In this article, we are going to solve the Loan Approval Prediction Hackathon hosted by Analytics Vidhya. This is a classification problem in which we need to classify whether the loan will be approved or not. classification refers to a predictive modeling problem where a class label is predicted for a given example of input data. A few examples of classification problems are Spam Email detection, Cancer detection, Sentiment Analysis, etc.
To understand more about classification problems you can go through this link.
Dream Housing Finance company deals in all kinds of home loans. They have a presence across all urban, semi-urban and rural areas. The customer first applies for a home loan and after that, the company validates the customer eligibility for the loan.
The company wants to automate the loan eligibility process (real-time) based on customer detail provided while filling out online application forms. These details are Gender, Marital Status, Education, number of Dependents, Income, Loan Amount, Credit History, and others.
To automate this process, they have provided a dataset to identify the customer segments that are eligible for loan amounts so that they can specifically target these customers.

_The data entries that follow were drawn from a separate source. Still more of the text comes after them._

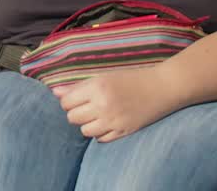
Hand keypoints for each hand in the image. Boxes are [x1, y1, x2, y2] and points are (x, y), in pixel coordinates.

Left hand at [52, 67, 179, 142]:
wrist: (162, 87)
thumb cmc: (132, 79)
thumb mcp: (104, 77)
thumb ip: (78, 86)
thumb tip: (55, 92)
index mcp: (97, 87)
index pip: (66, 102)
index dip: (68, 101)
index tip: (76, 99)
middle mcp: (103, 105)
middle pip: (72, 117)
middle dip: (76, 113)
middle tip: (86, 107)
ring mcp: (114, 121)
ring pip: (84, 131)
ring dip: (87, 124)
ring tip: (97, 116)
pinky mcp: (124, 132)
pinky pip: (100, 140)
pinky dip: (100, 133)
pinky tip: (107, 124)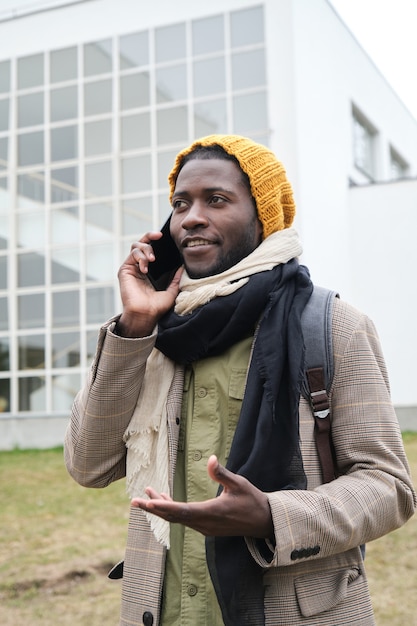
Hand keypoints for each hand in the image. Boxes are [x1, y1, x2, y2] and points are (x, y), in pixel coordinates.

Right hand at [116, 231, 182, 336]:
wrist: (146, 314)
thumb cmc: (157, 307)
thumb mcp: (171, 291)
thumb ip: (176, 278)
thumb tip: (183, 267)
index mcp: (149, 271)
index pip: (151, 249)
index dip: (155, 240)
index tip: (163, 236)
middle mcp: (139, 267)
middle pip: (141, 243)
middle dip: (149, 237)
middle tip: (158, 237)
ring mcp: (131, 268)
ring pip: (135, 246)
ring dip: (145, 249)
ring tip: (152, 260)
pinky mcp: (124, 270)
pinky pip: (131, 255)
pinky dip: (140, 257)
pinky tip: (145, 268)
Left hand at [131, 455, 272, 538]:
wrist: (264, 522)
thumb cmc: (252, 500)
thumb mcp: (239, 484)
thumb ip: (222, 473)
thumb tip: (210, 458)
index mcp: (212, 512)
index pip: (181, 511)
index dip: (162, 507)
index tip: (146, 503)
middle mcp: (205, 523)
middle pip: (174, 516)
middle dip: (154, 508)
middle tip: (134, 502)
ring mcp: (205, 527)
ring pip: (178, 518)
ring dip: (161, 508)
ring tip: (145, 496)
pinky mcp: (207, 527)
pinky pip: (184, 519)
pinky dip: (172, 510)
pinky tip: (164, 501)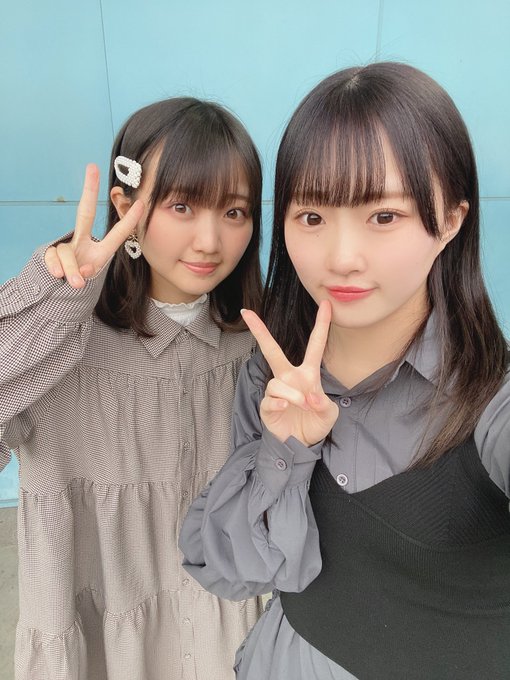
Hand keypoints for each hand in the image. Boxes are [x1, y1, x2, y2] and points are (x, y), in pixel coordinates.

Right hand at [44, 164, 143, 287]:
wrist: (59, 288)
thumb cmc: (81, 279)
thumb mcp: (90, 277)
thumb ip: (87, 272)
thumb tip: (79, 271)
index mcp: (100, 247)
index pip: (117, 232)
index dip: (129, 219)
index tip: (142, 202)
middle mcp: (82, 240)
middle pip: (85, 212)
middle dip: (89, 189)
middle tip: (93, 167)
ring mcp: (66, 244)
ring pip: (67, 252)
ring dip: (71, 270)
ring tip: (76, 283)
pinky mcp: (50, 252)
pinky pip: (53, 257)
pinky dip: (57, 269)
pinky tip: (57, 276)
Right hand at [241, 301, 338, 445]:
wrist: (300, 445)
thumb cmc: (315, 423)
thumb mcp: (329, 414)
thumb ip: (324, 404)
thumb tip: (311, 397)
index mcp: (308, 374)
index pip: (315, 346)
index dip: (322, 325)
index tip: (327, 305)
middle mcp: (289, 377)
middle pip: (272, 351)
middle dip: (260, 331)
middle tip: (247, 313)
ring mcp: (277, 391)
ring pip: (277, 382)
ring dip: (292, 394)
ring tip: (301, 406)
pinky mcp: (267, 406)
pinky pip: (270, 398)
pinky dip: (280, 402)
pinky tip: (286, 408)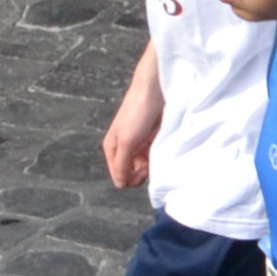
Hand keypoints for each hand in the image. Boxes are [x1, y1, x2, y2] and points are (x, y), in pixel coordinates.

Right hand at [101, 62, 163, 188]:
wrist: (154, 89)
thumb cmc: (137, 113)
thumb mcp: (126, 141)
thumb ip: (122, 164)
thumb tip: (120, 185)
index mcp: (112, 148)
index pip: (120, 176)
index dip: (132, 178)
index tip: (144, 169)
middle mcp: (124, 147)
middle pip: (133, 171)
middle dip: (143, 170)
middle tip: (153, 160)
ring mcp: (139, 142)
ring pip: (145, 164)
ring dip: (153, 162)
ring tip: (159, 150)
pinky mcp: (152, 137)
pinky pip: (154, 154)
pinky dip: (159, 154)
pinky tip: (164, 146)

You can find the complete details about the problem statement here and also download the training and test data.
As mentioned above this is a Binary Classification problem in which we need to predict our Target label which is “Loan Status”.
Loan status can have two values: Yes or NO.
Yes: if the loan is approved
NO: if the loan is not approved
So using the training dataset we will train our model and try to predict our target column that is “Loan Status” on the test dataset.
So train and test dataset would have the same columns except for the target column that is “Loan Status”.